Contents
TYK2 Enzyme Identified in the Development of Intracellular Tau Neurofibrillary Tangles
Discovery of TYK2’s Role in Tau Protein Aggregation
Role of TYK2 enzyme in producing intracellular tau protein aggregates associated with Alzheimer’s disease unveiled
Researchers at Baylor College of Medicine and collaborating institutions have uncovered the role of the enzyme tyrosine kinase 2 (TYK2) in the formation of intracellular tau protein aggregates linked to Alzheimer’s disease. This breakthrough paves the way for potential therapeutic interventions targeting tau-induced neurodegenerative disorders.
Mechanism Behind Tau Aggregation Revealed
Understanding how TYK2 and tau interact to cause aggregation
Tau protein normally binds to and stabilizes microtubules essential for the structure of nerve cell axons. However, excessive phosphorylation of tau leads to its dissociation from microtubules, spreading to neighboring cells, and forming neurofibrillary tangles (NFTs) inside cells. These NFTs are a hallmark of various neurological disorders, including Alzheimer’s disease. Previous research suggested the involvement of TYK2 in NFT development through genetic screening.
Exploration of Tau Phosphorylation by TYK2
Identification of TYK2 phosphorylation of tau at tyrosine 29
In vitro studies using human cells and transgenic mouse models expressing aggregate-forming tau revealed that TYK2 specifically phosphorylates tau at tyrosine 29. Mutating this tyrosine residue prevented tau phosphorylation by TYK2, indicating its crucial role in tau aggregation. Mice expressing a tau variant with a phosphorylation-blocking mutation at tyrosine 29 showed reduced levels of hyperphosphorylated insoluble tau, highlighting the significance of this phosphorylation site in tau accumulation.

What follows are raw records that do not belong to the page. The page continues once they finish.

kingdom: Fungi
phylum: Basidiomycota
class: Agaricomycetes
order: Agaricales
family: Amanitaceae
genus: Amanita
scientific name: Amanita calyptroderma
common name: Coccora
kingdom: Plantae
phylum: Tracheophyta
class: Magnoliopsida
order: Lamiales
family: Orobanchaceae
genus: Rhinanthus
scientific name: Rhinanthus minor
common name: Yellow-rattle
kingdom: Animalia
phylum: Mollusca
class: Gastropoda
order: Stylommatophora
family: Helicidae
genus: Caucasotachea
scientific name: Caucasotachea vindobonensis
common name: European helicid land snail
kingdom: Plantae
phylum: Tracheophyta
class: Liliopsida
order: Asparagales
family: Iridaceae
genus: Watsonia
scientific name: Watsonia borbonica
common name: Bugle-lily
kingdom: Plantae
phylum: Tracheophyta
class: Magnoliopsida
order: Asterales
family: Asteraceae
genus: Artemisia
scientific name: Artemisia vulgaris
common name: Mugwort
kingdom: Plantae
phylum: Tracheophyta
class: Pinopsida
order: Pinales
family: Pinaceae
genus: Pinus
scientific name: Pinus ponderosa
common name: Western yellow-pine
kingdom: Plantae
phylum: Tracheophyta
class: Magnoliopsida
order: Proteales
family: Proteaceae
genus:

Potential Therapeutic Implications
Exploring the use of TYK2 inhibitors for treating tau-induced dementias
Phosphorylation of tau at tyrosine 29 enhances tau stability and inhibits its clearance through cellular processes like autophagy, leading to increased aggregation. The study’s findings suggest that targeting TYK2 with existing inhibitors could hold promise for treating Alzheimer’s disease and related neurodegenerative conditions. Further research is needed to determine the efficacy of these inhibitors in reducing tau levels in the brain, setting the stage for future therapeutic developments in this area.